= Beginning of Section =
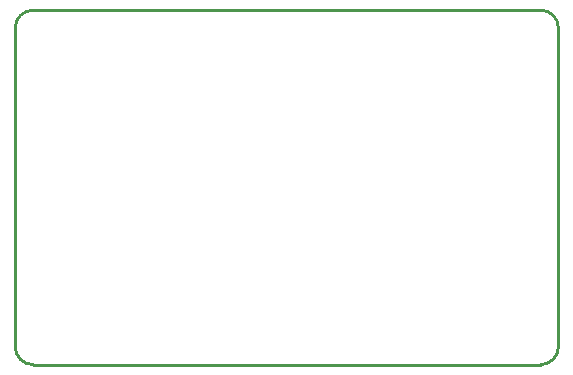
<source format=gm1>
G04*
G04 #@! TF.GenerationSoftware,Altium Limited,Altium Designer,21.2.2 (38)*
G04*
G04 Layer_Color=16711935*
%FSLAX25Y25*%
%MOIN*%
G70*
G04*
G04 #@! TF.SameCoordinates,90EED6A2-F189-4C83-9C70-3762F5BC3ACE*
G04*
G04*
G04 #@! TF.FilePolarity,Positive*
G04*
G01*
G75*
%ADD10C,0.01000*%
D10*
X0Y5906D02*
G03*
X5906Y0I5906J0D01*
G01*
X175197Y0D02*
G03*
X181102Y5906I0J5906D01*
G01*
X5906Y118110D02*
G03*
X0Y112205I0J-5906D01*
G01*
X181102Y112205D02*
G03*
X175197Y118110I-5906J0D01*
G01*
X181102Y5906D02*
Y112205D01*
X5906Y118110D02*
X175197D01*
X5906Y0D02*
X175197D01*
X0Y5906D02*
Y112205D01*
M02*

</source>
= End of Section =
## Task details
From top to bottom, restate the records above exactly and omit every picture.

## Output of the exercise
<source format=gm1>
G04*
G04 #@! TF.GenerationSoftware,Altium Limited,Altium Designer,21.2.2 (38)*
G04*
G04 Layer_Color=16711935*
%FSLAX25Y25*%
%MOIN*%
G70*
G04*
G04 #@! TF.SameCoordinates,90EED6A2-F189-4C83-9C70-3762F5BC3ACE*
G04*
G04*
G04 #@! TF.FilePolarity,Positive*
G04*
G01*
G75*
%ADD10C,0.01000*%
D10*
X0Y5906D02*
G03*
X5906Y0I5906J0D01*
G01*
X175197Y0D02*
G03*
X181102Y5906I0J5906D01*
G01*
X5906Y118110D02*
G03*
X0Y112205I0J-5906D01*
G01*
X181102Y112205D02*
G03*
X175197Y118110I-5906J0D01*
G01*
X181102Y5906D02*
Y112205D01*
X5906Y118110D02*
X175197D01*
X5906Y0D02*
X175197D01*
X0Y5906D02*
Y112205D01*
M02*

</source>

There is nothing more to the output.